Superstatistics is a branch of statistical mechanics or statistical physics devoted to the study of non-linear and non-equilibrium systems. It is characterized by using the superposition of multiple differing statistical models to achieve the desired non-linearity. In terms of ordinary statistical ideas, this is equivalent to compounding the distributions of random variables and it may be considered a simple case of a doubly stochastic model.
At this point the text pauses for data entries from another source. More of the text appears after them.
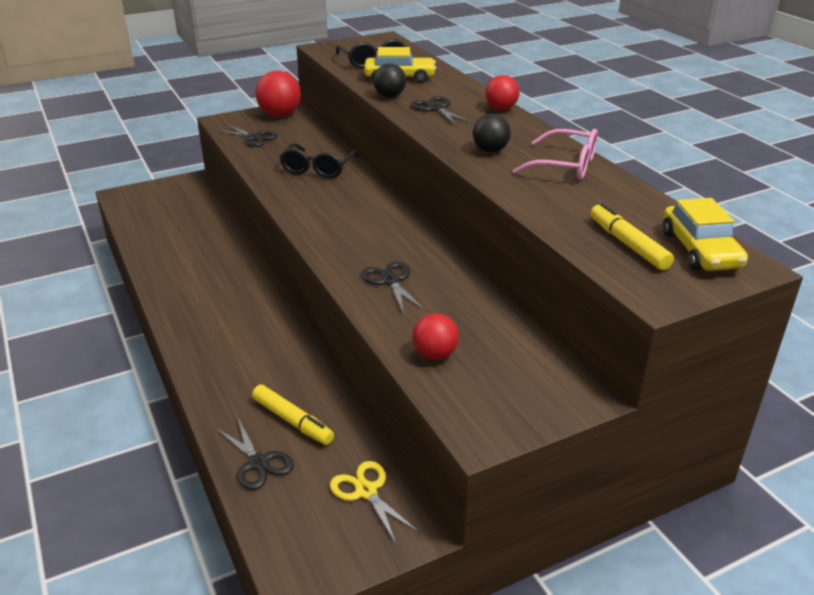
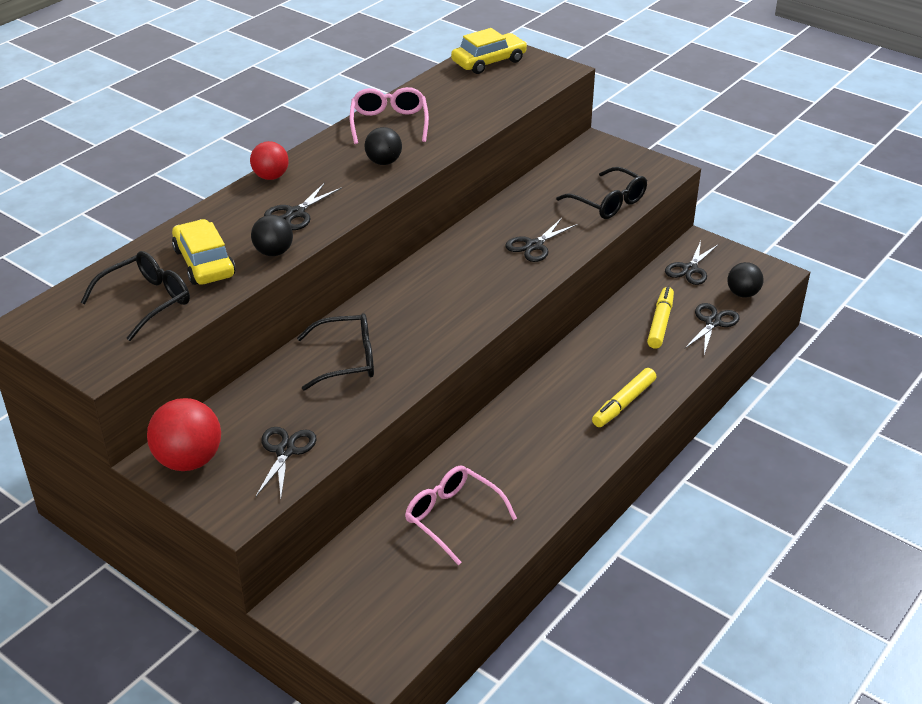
camera: 115 degrees left, 5 degrees up
yellow scissors [330,461,419,544] -> black scissors [665,241,718,285]
red ball [412,313,459,360] -> black glasses [556,167,647,219]
yellow marker [590,203,674,270] -> yellow marker moved to [592,368,656,427]
none -> pink glasses [405,465,517,565]
none -> black ball [727,262,764,298]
Consider an extended thermodynamical system which is locally in equilibrium and has a Boltzmann distribution, that is the probability of finding the system in a state with energy $E$ is proportional to $\exp(-\beta E)$. Here $\beta$ is the local inverse temperature. A non-equilibrium thermodynamical system is modeled by considering macroscopic fluctuations of the local inverse temperature. These fluctuations happen on time scales which are much larger than the microscopic relaxation times to the Boltzmann distribution. If the fluctuations of $\beta$ are characterized by a distribution $f(\beta)$, the superstatistical Boltzmann factor of the system is given by

$B(E)=\int_0^\infty d\beta f(\beta)\exp(-\beta E).$

This defines the superstatistical partition function
$Z = \sum_{i=1}^W B(E_i)$
for system that can assume discrete energy states $\{E_i\}_{i=1}^W$. The probability of finding the system in state $E_i$ is then given by

$p_i=\frac{1}{Z}B(E_i).$

Modeling the fluctuations of $\beta$ leads to a description in terms of statistics of Boltzmann statistics, or "superstatistics". For example, if $\beta$ follows a Gamma distribution, the resulting superstatistics corresponds to Tsallis statistics. Superstatistics can also lead to other statistics such as power-law distributions or stretched exponentials. One needs to note here that the word super here is short for superposition of the statistics.

This branch is highly related to the exponential family and Mixing. These concepts are used in many approximation approaches, like particle filtering (where the distribution is approximated by delta functions) for example.